An Efficient and Robust Real-Time Calibration Routine for Inter-Sensor Offsets Within Integrated Multibeam Systems

Brandon Maingot
Ph.D. Thesis Proposal Defense

Ocean Engineering

Friday, Mar. 31, 2023, 12:00pm
Chase 130

While standard procedures ensuring accurate multi-sensor integration within a multibeam system already exist, operators are still plagued by small periodic systematic residuals in data. The source of these errors has long been recognized as the result of imperfect definitions of offsets, alignments, latencies and sound speed between the sonar and auxiliary sensors. In isolation, and shallow water geometry, any one of these sources is easy to recognize. As either water depth or the number of error sources increase, however, the resulting pattern of residuals can confound simple analysis. Gross errors are usually immediately apparent, but small errors such as a few milliseconds of latency or decimeters of lever arm, particularly in combination, can be hard to identify.
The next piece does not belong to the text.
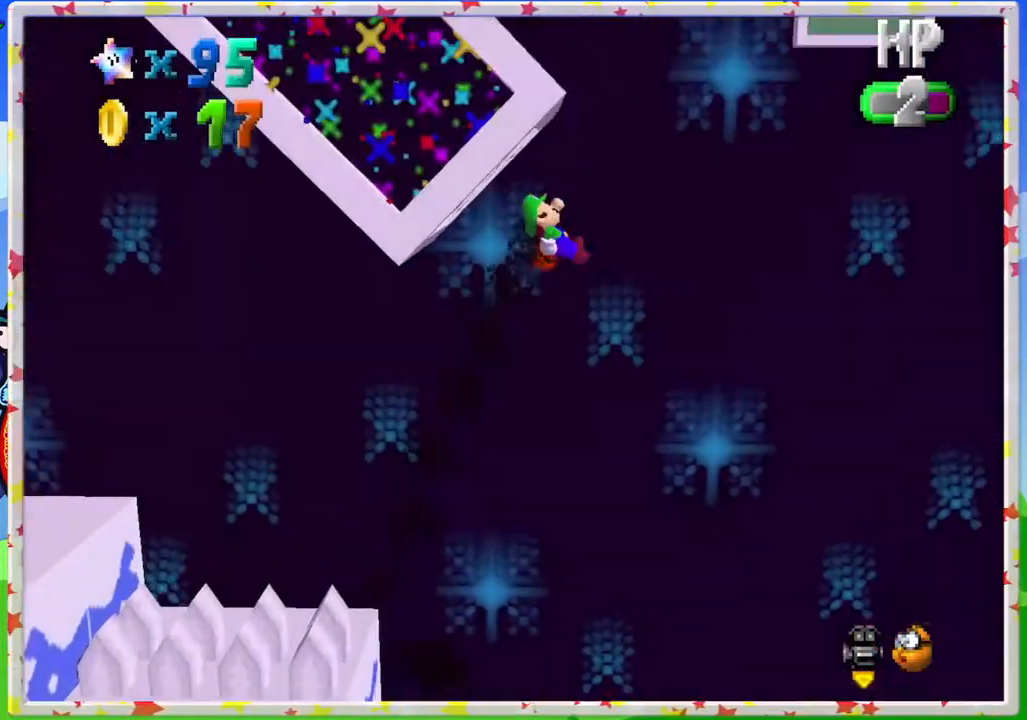
{"buttons": ["A"], "left_stick": "up-left", "events": [[133, "A", "down"]]}
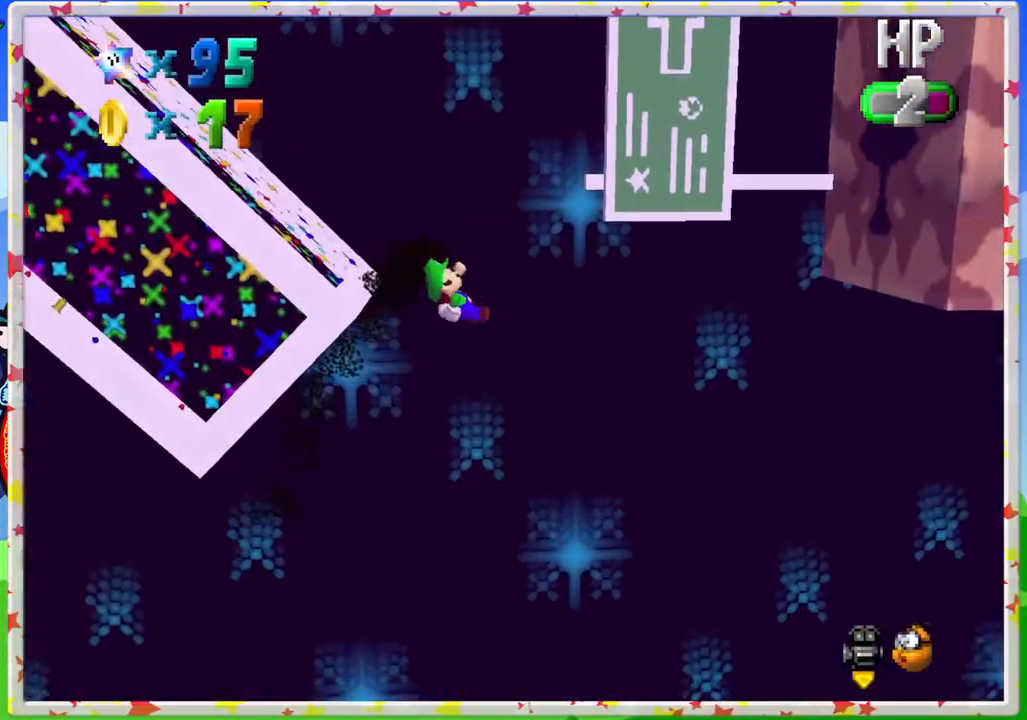
{"buttons": [], "left_stick": "center", "events": [[117, "A", "up"], [483, "left_stick", "center"]]}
As a continuation of the Rigorous Inter-Sensor Calibrator (RISC), a theoretical model-based method previously developed, the approach has now been refined and applied to real-time data. The method relies on separating the bathymetric residuals in the seafloor data from the underlying truth in order to parametrically estimate the mismatch. Using a georeferencing model that explicitly includes the impact of six possible integration errors, the difference between the integrated surface, and a smoothed version of it, is minimized. Initial results have shown sensitivity of the method to variations in seafloor bathymetry and external systematic errors such as imperfect real time heave and water column modeling. To mitigate these issues more robust surface modelling and optimization techniques are proposed. To facilitate the real-time implementation of this tool, an improved multibeam integration model is also proposed.


Brandon Maingot completed his B.Sc. in Geomatics Engineering at the University of the West Indies in 2015. There he was introduced to hydrography, among other methods of spatial data collection and analysis. Brandon then entered the GEBCO program at the Center for Coastal and Ocean Mapping and received his Cat. A certificate in 2016. He continued at UNH to complete his master's degree in ocean engineering in 2019, emphasizing in ocean mapping. Brandon has since continued into the Ocean Engineering Ph.D. program. There he is researching efficient and robust automated sensor-offset calibration methods of bathymetric data. Brandon specializes in integration of remote sensing data in marine environments.